Strive for Specific, Behavior-based Feedback Instead. The More Precisely You Can Pinpoint The Issue – That’s A Presentation That Had Too Much Jargon, For Example, Rather Than “IT Was Boring” – The More Useful The Feedback Will Be.

The one Same Goes for Praise. IF You Tell Someone Exactly What They Did Well OR Why Their Work Was Excellent, You’ll Come Off As More Genuine And Your Feedback Will Be More Meaningful.

Removing Broad Generalizations from The Equation Has The Added Benefit Of Benefit Of Benefit Of The Person On The Receiving End, Especialy If That Feedback is Critical.

3. IF You’re New at This, Start Small and Neutral

IT Can Feel Like Jumping Off A Cliff, From Moving From Moving An Overly Nice Feedback Culture To An Honest One.
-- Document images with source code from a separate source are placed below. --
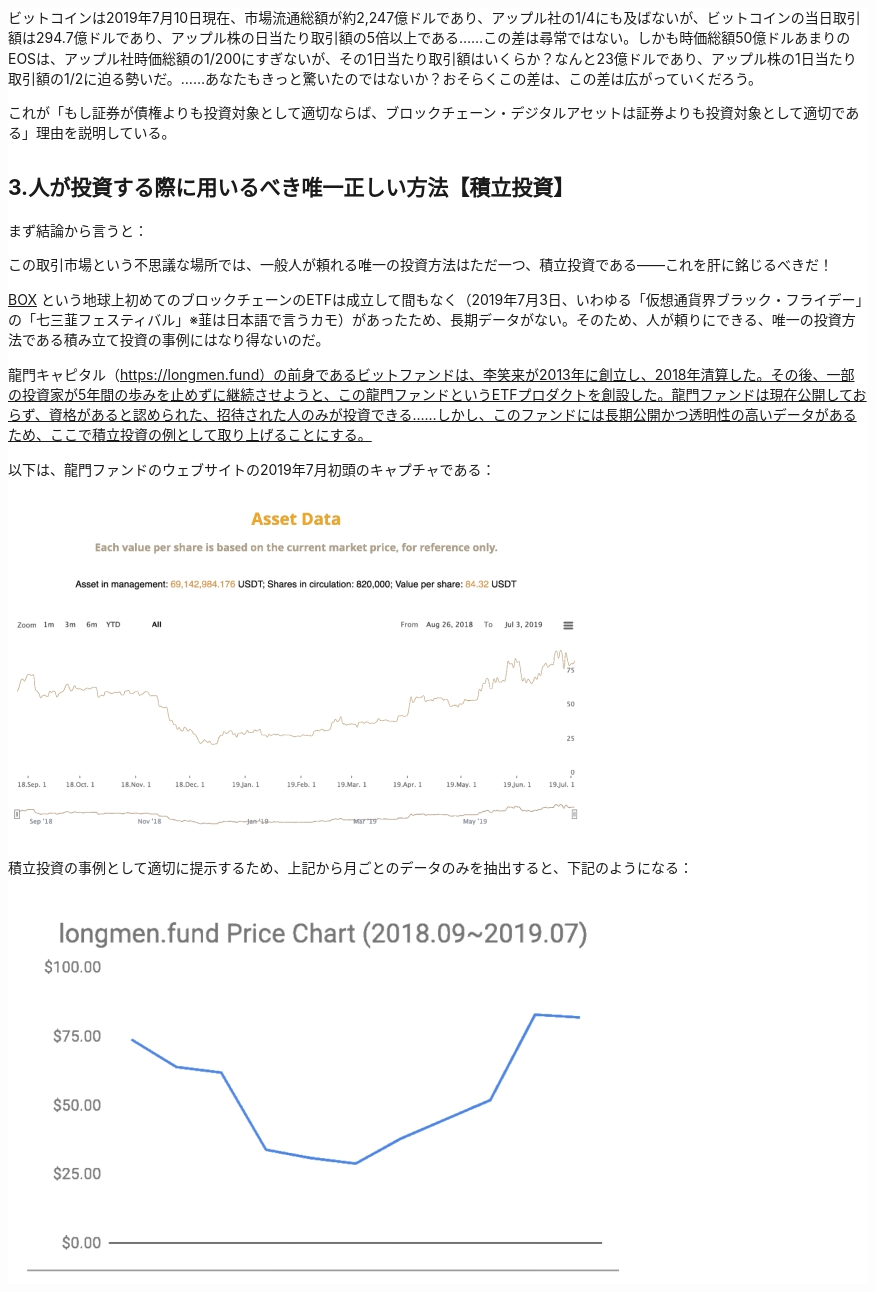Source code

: ビットコインは2019年7月10日現在、市場流通総額が約2,247億ドルであり、アップル社の1/4にも及ばないが、ビットコインの当日取引額は294.7億ドルであり、アップル株の日当たり取引額の5倍以上である……この差は尋常ではない。しかも時価総額50億ドルあまりのEOSは、アップル社時価総額の1/200にすぎないが、その1日当たり取引額はいくらか？なんと23億ドルであり、アップル株の1日当たり取引額の1/2に迫る勢いだ。……あなたもきっと驚いたのではないか？おそらくこの差は、この差は広がっていくだろう。

これが「もし証券が債権よりも投資対象として適切ならば、ブロックチェーン・デジタルアセットは証券よりも投資対象として適切である」理由を説明している。

## **3.人が投資する際に用いるべき唯一正しい方法【積立投資】**

まず結論から言うと：

この取引市場という不思議な場所では、一般人が頼れる唯一の投資方法はただ一つ、積立投資である――これを肝に銘じるべきだ！

[BOX](https://b.watch) という地球上初めてのブロックチェーンのETFは成立して間もなく（2019年7月3日、いわゆる「仮想通貨界ブラック・フライデー」の「七三韮フェスティバル」※韮は日本語で言うカモ）があったため、長期データがない。そのため、人が頼りにできる、唯一の投資方法である積み立て投資の事例にはなり得ないのだ。

龍門キャピタル（https://longmen.fund）の前身であるビットファンドは、李笑来が2013年に創立し、2018年清算した。その後、一部の投資家が5年間の歩みを止めずに継続させようと、この龍門ファンドというETFプロダクトを創設した。龍門ファンドは現在公開しておらず、資格があると認められた、招待された人のみが投資できる……しかし、このファンドには長期公開かつ透明性の高いデータがあるため、ここで積立投資の例として取り上げることにする。

以下は、龍門ファンドのウェブサイトの2019年7月初頭のキャプチャである：

![longmen.web.snapshot.tb](images/longmen.web.snapshot.tb.png)



積立投資の事例として適切に提示するため、上記から月ごとのデータのみを抽出すると、下記のようになる：

![longmen.smiling.curve.tb](images/longmen.smiling.curve.tb.png) 
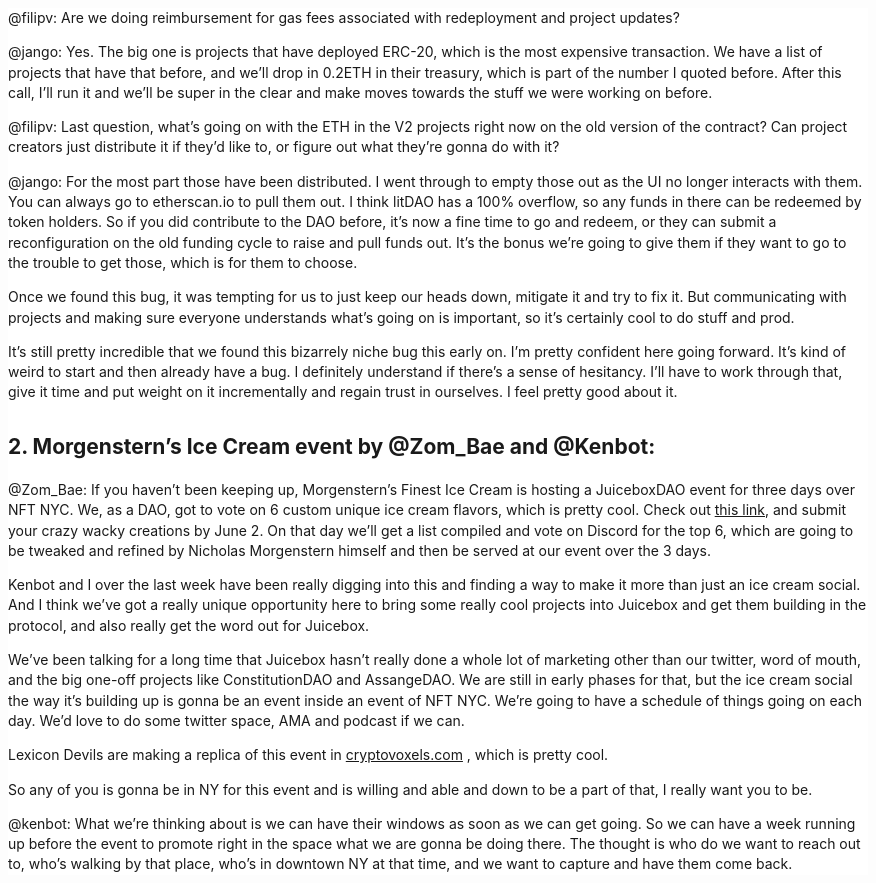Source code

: @filipv: Are we doing reimbursement for gas fees associated with redeployment and project updates?

@jango: Yes. The big one is projects that have deployed ERC-20, which is the most expensive transaction. We have a list of projects that have that before, and we’ll drop in 0.2ETH in their treasury, which is part of the number I quoted before. After this call, I’ll run it and we’ll be super in the clear and make moves towards the stuff we were working on before.

@filipv: Last question, what’s going on with the ETH in the V2 projects right now on the old version of the contract? Can project creators just distribute it if they’d like to, or figure out what they’re gonna do with it?

@jango: For the most part those have been distributed. I went through to empty those out as the UI no longer interacts with them. You can always go to etherscan.io to pull them out. I think litDAO has a 100% overflow, so any funds in there can be redeemed by token holders. So if you did contribute to the DAO before, it’s now a fine time to go and redeem, or they can submit a reconfiguration on the old funding cycle to raise and pull funds out. It’s the bonus we’re going to give them if they want to go to the trouble to get those, which is for them to choose.

Once we found this bug, it was tempting for us to just keep our heads down, mitigate it and try to fix it. But communicating with projects and making sure everyone understands what’s going on is important, so it’s certainly cool to do stuff and prod. 

It’s still pretty incredible that we found this bizarrely niche bug this early on. I’m pretty confident here going forward. It’s kind of weird to start and then already have a bug. I definitely understand if there’s a sense of hesitancy. I’ll have to work through that, give it time and put weight on it incrementally and regain trust in ourselves. I feel pretty good about it.

## 2. Morgenstern’s Ice Cream event by @Zom_Bae and @Kenbot: 
 
@Zom_Bae: If you haven’t been keeping up, Morgenstern’s Finest Ice Cream is hosting a JuiceboxDAO event for three days over NFT NYC. We, as a DAO, got to vote on 6 custom unique ice cream flavors, which is pretty cool. Check out [this link](https://juicebox.notion.site/ICE-CREAM-FLAVOR-SUBMISSIONS-c84ed139d9a64bf68099a210942b98db), and submit your crazy wacky creations by June 2. On that day we’ll get a list compiled and vote on Discord for the top 6, which are going to be tweaked and refined by Nicholas Morgenstern himself and then be served at our event over the 3 days.

Kenbot and I over the last week have been really digging into this and finding a way to make it more than just an ice cream social. And I think we’ve got a really unique opportunity here to bring some really cool projects into Juicebox and get them building in the protocol, and also really get the word out for Juicebox. 

We’ve been talking for a long time that Juicebox hasn’t really done a whole lot of marketing other than our twitter, word of mouth, and the big one-off projects like ConstitutionDAO and AssangeDAO. We are still in early phases for that, but the ice cream social the way it’s building up is gonna be an event inside an event of NFT NYC. We’re going to have a schedule of things going on each day. We’d love to do some twitter space, AMA and podcast if we can.

Lexicon Devils are making a replica of this event in [cryptovoxels.com](https://www.cryptovoxels.com/spaces/344a9048-9c09-462e-9d76-f292185922a9/play) , which is pretty cool.

So any of you is gonna be in NY for this event and is willing and able and down to be a part of that, I really want you to be.

@kenbot: What we’re thinking about is we can have their windows as soon as we can get going. So we can have a week running up before the event to promote right in the space what we are gonna be doing there. The thought is who do we want to reach out to, who’s walking by that place, who’s in downtown NY at that time, and we want to capture and have them come back.
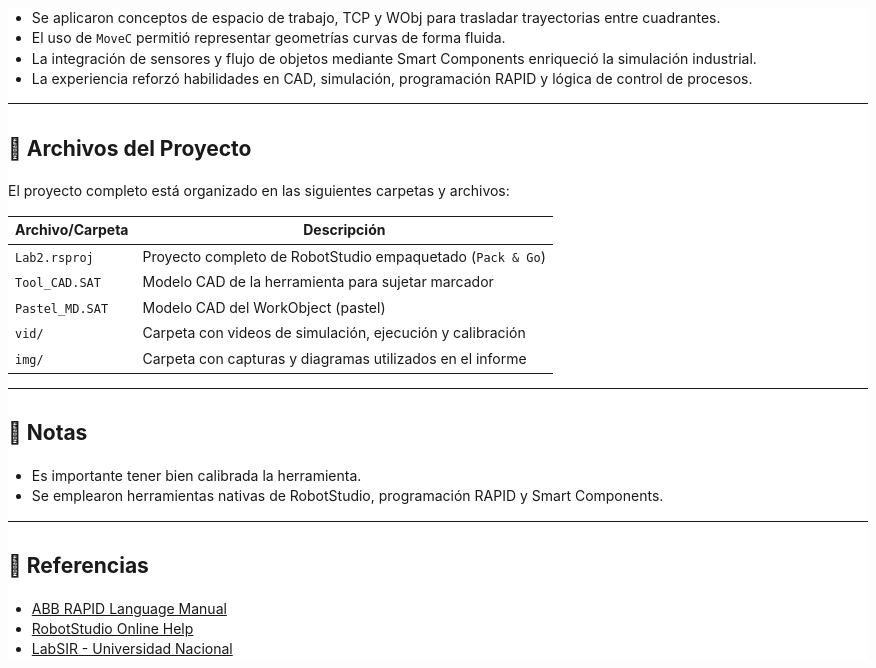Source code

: * Se aplicaron conceptos de espacio de trabajo, TCP y WObj para trasladar trayectorias entre cuadrantes.
* El uso de `MoveC` permitió representar geometrías curvas de forma fluida.
* La integración de sensores y flujo de objetos mediante Smart Components enriqueció la simulación industrial.
* La experiencia reforzó habilidades en CAD, simulación, programación RAPID y lógica de control de procesos.

---

## 📂 Archivos del Proyecto

El proyecto completo está organizado en las siguientes carpetas y archivos:

| Archivo/Carpeta         | Descripción                                                |
| ----------------------- | ---------------------------------------------------------- |
| `Lab2.rsproj` | Proyecto completo de RobotStudio empaquetado (`Pack & Go`) |
| `Tool_CAD.SAT`          | Modelo CAD de la herramienta para sujetar marcador         |
| `Pastel_MD.SAT`    | Modelo CAD del WorkObject (pastel)                         |
| `vid/`               | Carpeta con videos de simulación, ejecución y calibración  |
| `img/`             | Carpeta con capturas y diagramas utilizados en el informe  |


---

## 🧠 Notas

* Es importante tener bien calibrada la herramienta.
* Se emplearon herramientas nativas de RobotStudio, programación RAPID y Smart Components.

---

## 🔗 Referencias

* [ABB RAPID Language Manual](https://library.abb.com/)
* [RobotStudio Online Help](https://developercenter.robotstudio.com/)
* [LabSIR - Universidad Nacional](https://labsir.unal.edu.co/)
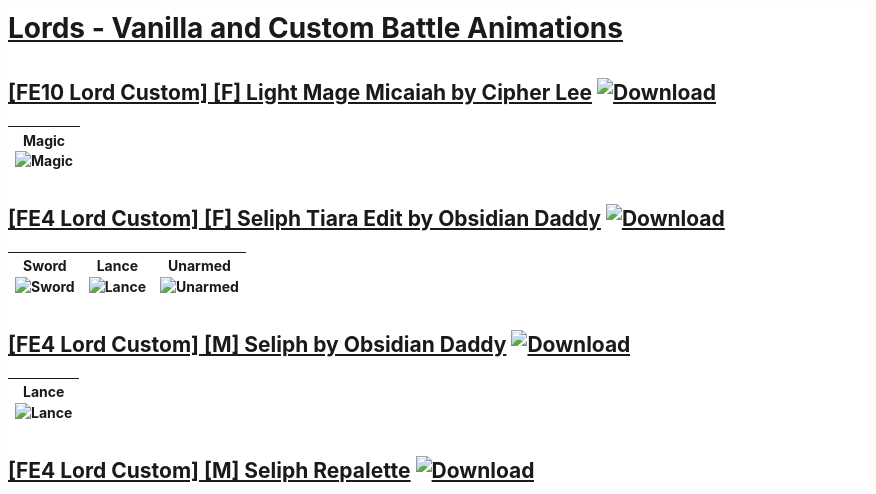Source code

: # [Lords - Vanilla and Custom Battle Animations](./)

## [\[FE10 Lord Custom\] \[F\] Light Mage Micaiah by Cipher Lee](https://github.com/Klokinator/FE-Repo/tree/main/Battle%20Animations/Lords%20-%20Vanilla%20and%20Custom/%5BFE10%20Lord%20Custom%5D%20%5BF%5D%20Light%20Mage%20Micaiah%20by%20Cipher%20Lee) [![Download](https://img.shields.io/badge/Download--red?style=social&logo=github)](https://minhaskamal.github.io/DownGit/#/home?url=https://github.com/Klokinator/FE-Repo/tree/main/Battle%20Animations/Lords%20-%20Vanilla%20and%20Custom/%5BFE10%20Lord%20Custom%5D%20%5BF%5D%20Light%20Mage%20Micaiah%20by%20Cipher%20Lee)

| <b>Magic</b><br/><img alt="Magic" src="https://raw.githubusercontent.com/Klokinator/FE-Repo/main/Battle%20Animations/Lords%20-%20Vanilla%20and%20Custom/%5BFE10%20Lord%20Custom%5D%20%5BF%5D%20Light%20Mage%20Micaiah%20by%20Cipher%20Lee/6.%20Magic/Magic.gif"/> |
| :---: |




## [\[FE4 Lord Custom\] \[F\] Seliph Tiara Edit by Obsidian Daddy](https://github.com/Klokinator/FE-Repo/tree/main/Battle%20Animations/Lords%20-%20Vanilla%20and%20Custom/%5BFE4%20Lord%20Custom%5D%20%5BF%5D%20Seliph%20Tiara%20Edit%20by%20Obsidian%20Daddy) [![Download](https://img.shields.io/badge/Download--red?style=social&logo=github)](https://minhaskamal.github.io/DownGit/#/home?url=https://github.com/Klokinator/FE-Repo/tree/main/Battle%20Animations/Lords%20-%20Vanilla%20and%20Custom/%5BFE4%20Lord%20Custom%5D%20%5BF%5D%20Seliph%20Tiara%20Edit%20by%20Obsidian%20Daddy)

| <b>Sword</b><br/><img alt="Sword" src="https://raw.githubusercontent.com/Klokinator/FE-Repo/main/Battle%20Animations/Lords%20-%20Vanilla%20and%20Custom/%5BFE4%20Lord%20Custom%5D%20%5BF%5D%20Seliph%20Tiara%20Edit%20by%20Obsidian%20Daddy/1.%20Sword/Sword.gif"/> | <b>Lance</b><br/><img alt="Lance" src="https://raw.githubusercontent.com/Klokinator/FE-Repo/main/Battle%20Animations/Lords%20-%20Vanilla%20and%20Custom/%5BFE4%20Lord%20Custom%5D%20%5BF%5D%20Seliph%20Tiara%20Edit%20by%20Obsidian%20Daddy/2.%20Lance/Lance.gif"/> | <b>Unarmed</b><br/><img alt="Unarmed" src="https://raw.githubusercontent.com/Klokinator/FE-Repo/main/Battle%20Animations/Lords%20-%20Vanilla%20and%20Custom/%5BFE4%20Lord%20Custom%5D%20%5BF%5D%20Seliph%20Tiara%20Edit%20by%20Obsidian%20Daddy/3.%20Unarmed/Unarmed.gif"/> |
| :---: | :---: | :---: |




## [\[FE4 Lord Custom\] \[M\] Seliph by Obsidian Daddy](https://github.com/Klokinator/FE-Repo/tree/main/Battle%20Animations/Lords%20-%20Vanilla%20and%20Custom/%5BFE4%20Lord%20Custom%5D%20%5BM%5D%20Seliph%20by%20Obsidian%20Daddy) [![Download](https://img.shields.io/badge/Download--red?style=social&logo=github)](https://minhaskamal.github.io/DownGit/#/home?url=https://github.com/Klokinator/FE-Repo/tree/main/Battle%20Animations/Lords%20-%20Vanilla%20and%20Custom/%5BFE4%20Lord%20Custom%5D%20%5BM%5D%20Seliph%20by%20Obsidian%20Daddy)

| <b>Lance</b><br/><img alt="Lance" src="https://raw.githubusercontent.com/Klokinator/FE-Repo/main/Battle%20Animations/Lords%20-%20Vanilla%20and%20Custom/%5BFE4%20Lord%20Custom%5D%20%5BM%5D%20Seliph%20by%20Obsidian%20Daddy/2.%20Lance/Lance.gif"/> |
| :---: |




## [\[FE4 Lord Custom\] \[M\] Seliph Repalette](https://github.com/Klokinator/FE-Repo/tree/main/Battle%20Animations/Lords%20-%20Vanilla%20and%20Custom/%5BFE4%20Lord%20Custom%5D%20%5BM%5D%20Seliph%20Repalette) [![Download](https://img.shields.io/badge/Download--red?style=social&logo=github)](https://minhaskamal.github.io/DownGit/#/home?url=https://github.com/Klokinator/FE-Repo/tree/main/Battle%20Animations/Lords%20-%20Vanilla%20and%20Custom/%5BFE4%20Lord%20Custom%5D%20%5BM%5D%20Seliph%20Repalette)

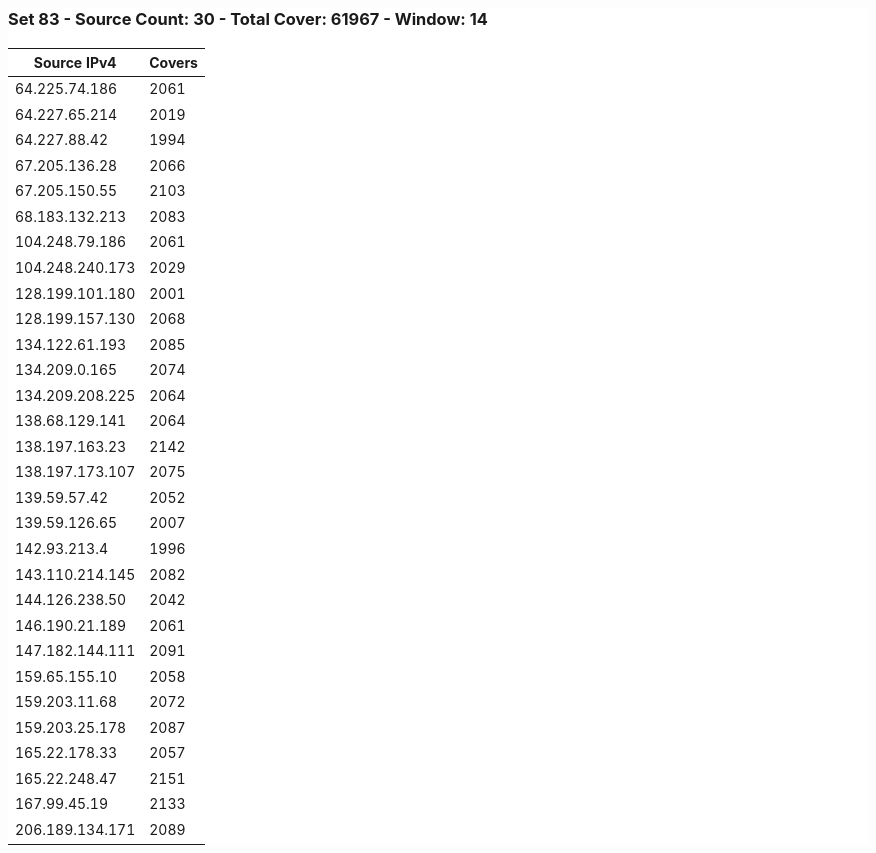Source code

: ### Set 83 - Source Count: 30 - Total Cover: 61967 - Window: 14

| Source IPv4 | Covers |
| --- | --- |
| 64.225.74.186 | 2061 |
| 64.227.65.214 | 2019 |
| 64.227.88.42 | 1994 |
| 67.205.136.28 | 2066 |
| 67.205.150.55 | 2103 |
| 68.183.132.213 | 2083 |
| 104.248.79.186 | 2061 |
| 104.248.240.173 | 2029 |
| 128.199.101.180 | 2001 |
| 128.199.157.130 | 2068 |
| 134.122.61.193 | 2085 |
| 134.209.0.165 | 2074 |
| 134.209.208.225 | 2064 |
| 138.68.129.141 | 2064 |
| 138.197.163.23 | 2142 |
| 138.197.173.107 | 2075 |
| 139.59.57.42 | 2052 |
| 139.59.126.65 | 2007 |
| 142.93.213.4 | 1996 |
| 143.110.214.145 | 2082 |
| 144.126.238.50 | 2042 |
| 146.190.21.189 | 2061 |
| 147.182.144.111 | 2091 |
| 159.65.155.10 | 2058 |
| 159.203.11.68 | 2072 |
| 159.203.25.178 | 2087 |
| 165.22.178.33 | 2057 |
| 165.22.248.47 | 2151 |
| 167.99.45.19 | 2133 |
| 206.189.134.171 | 2089 |
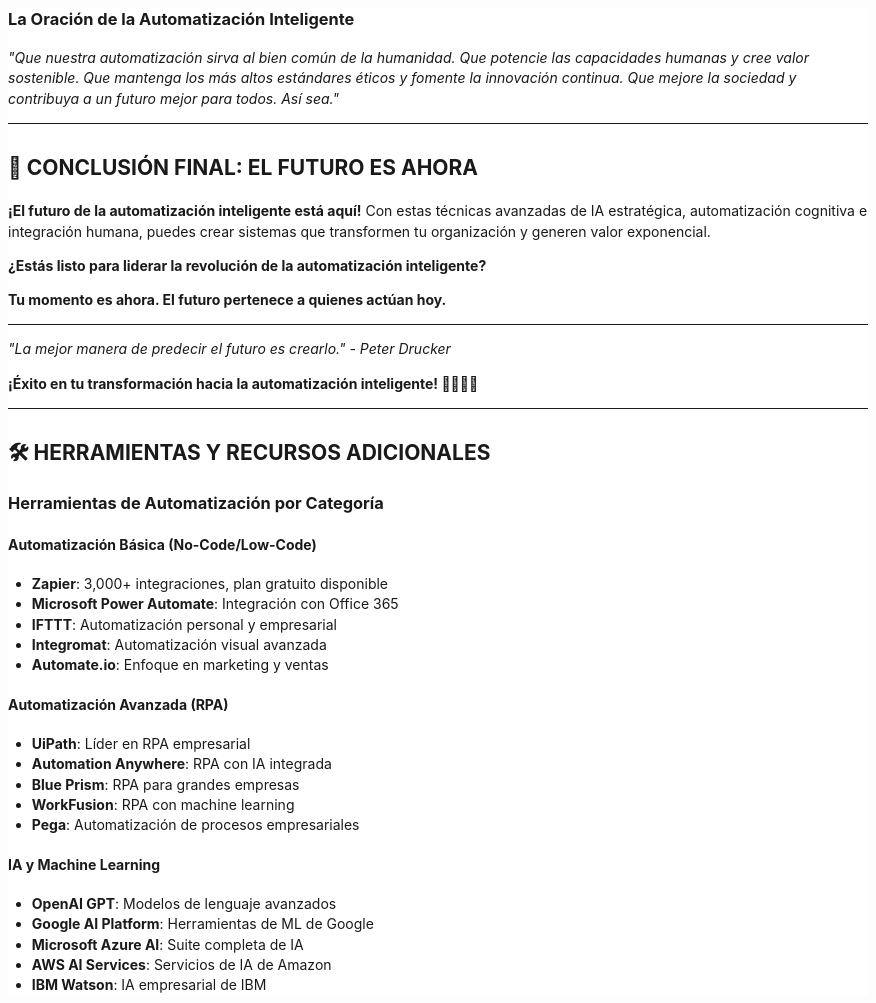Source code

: 
### **La Oración de la Automatización Inteligente**

*"Que nuestra automatización sirva al bien común de la humanidad. Que potencie las capacidades humanas y cree valor sostenible. Que mantenga los más altos estándares éticos y fomente la innovación continua. Que mejore la sociedad y contribuya a un futuro mejor para todos. Así sea."*

---


## 🎯 **CONCLUSIÓN FINAL: EL FUTURO ES AHORA**

**¡El futuro de la automatización inteligente está aquí!** Con estas técnicas avanzadas de IA estratégica, automatización cognitiva e integración humana, puedes crear sistemas que transformen tu organización y generen valor exponencial.

**¿Estás listo para liderar la revolución de la automatización inteligente?**

**Tu momento es ahora. El futuro pertenece a quienes actúan hoy.**

---

*"La mejor manera de predecir el futuro es crearlo." - Peter Drucker*

**¡Éxito en tu transformación hacia la automatización inteligente! 🚀🤖💡🌟**

---


## 🛠️ **HERRAMIENTAS Y RECURSOS ADICIONALES**


### **Herramientas de Automatización por Categoría**


#### **Automatización Básica (No-Code/Low-Code)**
- **Zapier**: 3,000+ integraciones, plan gratuito disponible
- **Microsoft Power Automate**: Integración con Office 365
- **IFTTT**: Automatización personal y empresarial
- **Integromat**: Automatización visual avanzada
- **Automate.io**: Enfoque en marketing y ventas


#### **Automatización Avanzada (RPA)**
- **UiPath**: Líder en RPA empresarial
- **Automation Anywhere**: RPA con IA integrada
- **Blue Prism**: RPA para grandes empresas
- **WorkFusion**: RPA con machine learning
- **Pega**: Automatización de procesos empresariales


#### **IA y Machine Learning**
- **OpenAI GPT**: Modelos de lenguaje avanzados
- **Google AI Platform**: Herramientas de ML de Google
- **Microsoft Azure AI**: Suite completa de IA
- **AWS AI Services**: Servicios de IA de Amazon
- **IBM Watson**: IA empresarial de IBM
Start Small. Pick Issues That Are Mundane, But That People Still Care About, Like What To Stock in The Office Kitchen. Nothing That Will Get Anyone’s Blood Boiling. The Goal is Build The Feedback Muscle. That Way, Once You Jump Into The Tougher Stuff, The Norms Around Honesty Have Already Started to Change.

As You Work On Shifting The Culture Around You, Be Patient. Norms Take a Long Time To Form, And A Long Time To Change.

Tessa West is a social psychologist and professor at New York University. SHE HAS SPENT YEARS Leveraging Science To Help People Solve Interpersonal Conflicts in the Workplace. She’s The Author Of “Jerks At Work: Toxic Coworkers And What To Do About Them“And”Job Therapy: Finding Work That Works For You. “She is an instructor in CNBC’s Online Course How To Change Careers And Be Happier At Work.